- [Task]: Beginning with the line that holds "Kindly provide a" in the data below, give again every line through the one that holds "4) green circuit board [0,243,122,469]", exactly as written.

Dataset entries
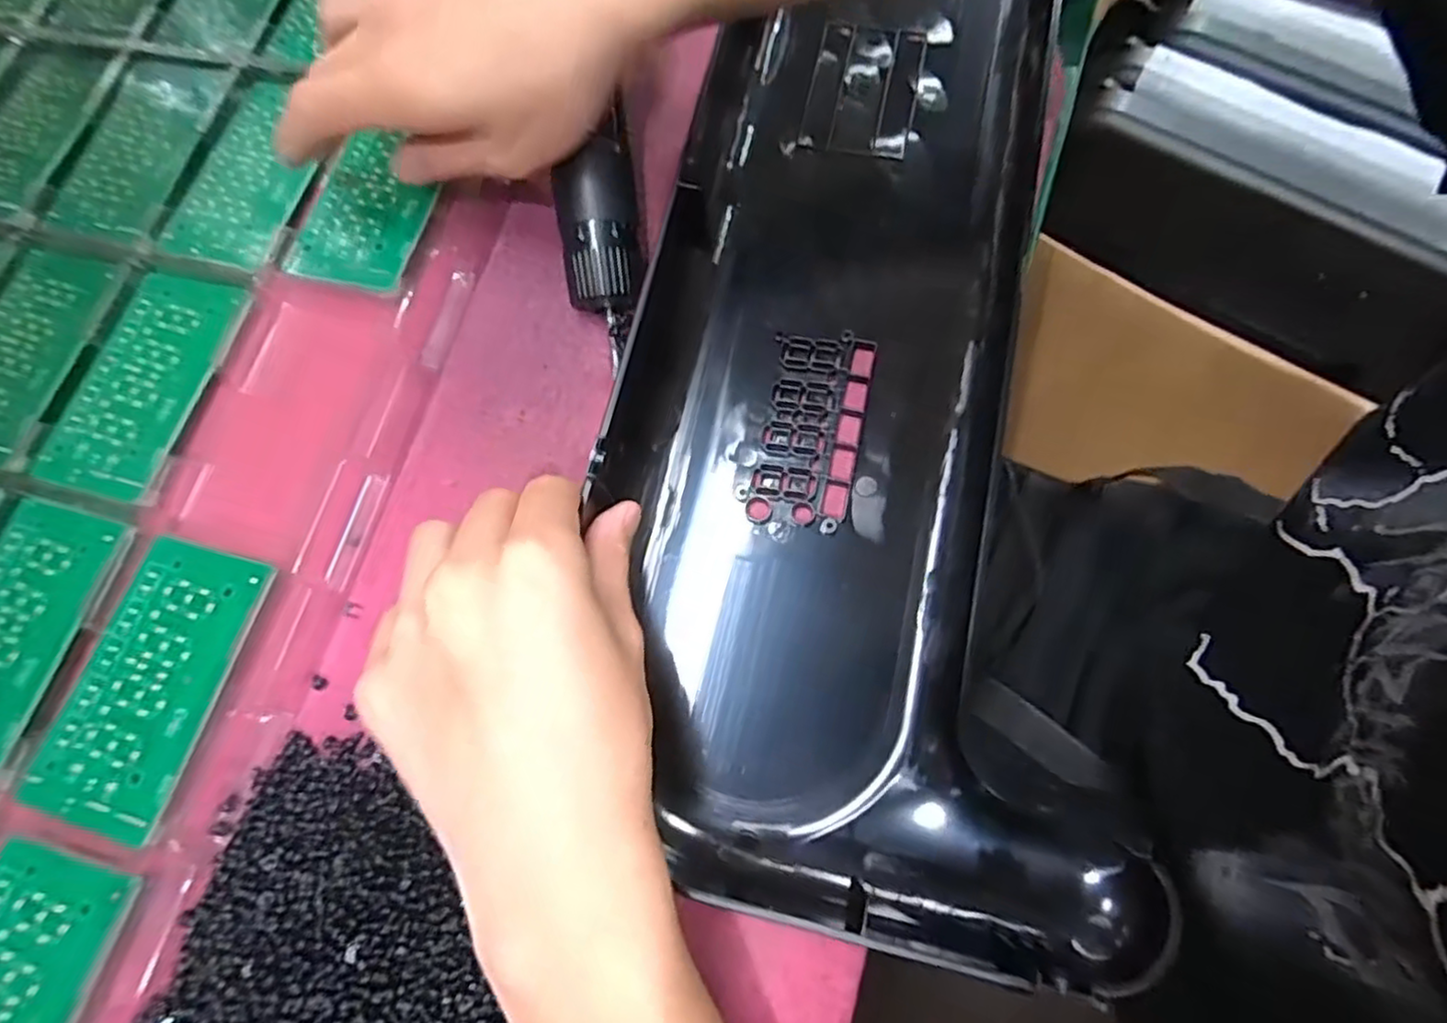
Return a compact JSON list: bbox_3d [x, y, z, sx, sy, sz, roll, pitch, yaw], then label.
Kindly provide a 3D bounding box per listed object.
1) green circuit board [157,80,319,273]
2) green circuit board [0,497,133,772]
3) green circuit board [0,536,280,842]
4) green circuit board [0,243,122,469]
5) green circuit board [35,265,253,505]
[{"bbox_3d":[-0.228,-0.167,0.343,0.059,0.004,0.105,13,75,7],"label":"green circuit board"},{"bbox_3d":[-0.286,0.048,0.279,0.059,0.005,0.104,15,76,7],"label":"green circuit board"},{"bbox_3d":[-0.219,0.064,0.269,0.057,0.005,0.104,15,76,7],"label":"green circuit board"},{"bbox_3d":[-0.324,-0.074,0.323,0.059,0.005,0.105,11,75,6],"label":"green circuit board"},{"bbox_3d":[-0.258,-0.059,0.312,0.057,0.005,0.106,12,75,7],"label":"green circuit board"}]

- [Response box]:
Kindly provide a 3D bounding box per listed object.
1) green circuit board [157,80,319,273]
2) green circuit board [0,497,133,772]
3) green circuit board [0,536,280,842]
4) green circuit board [0,243,122,469]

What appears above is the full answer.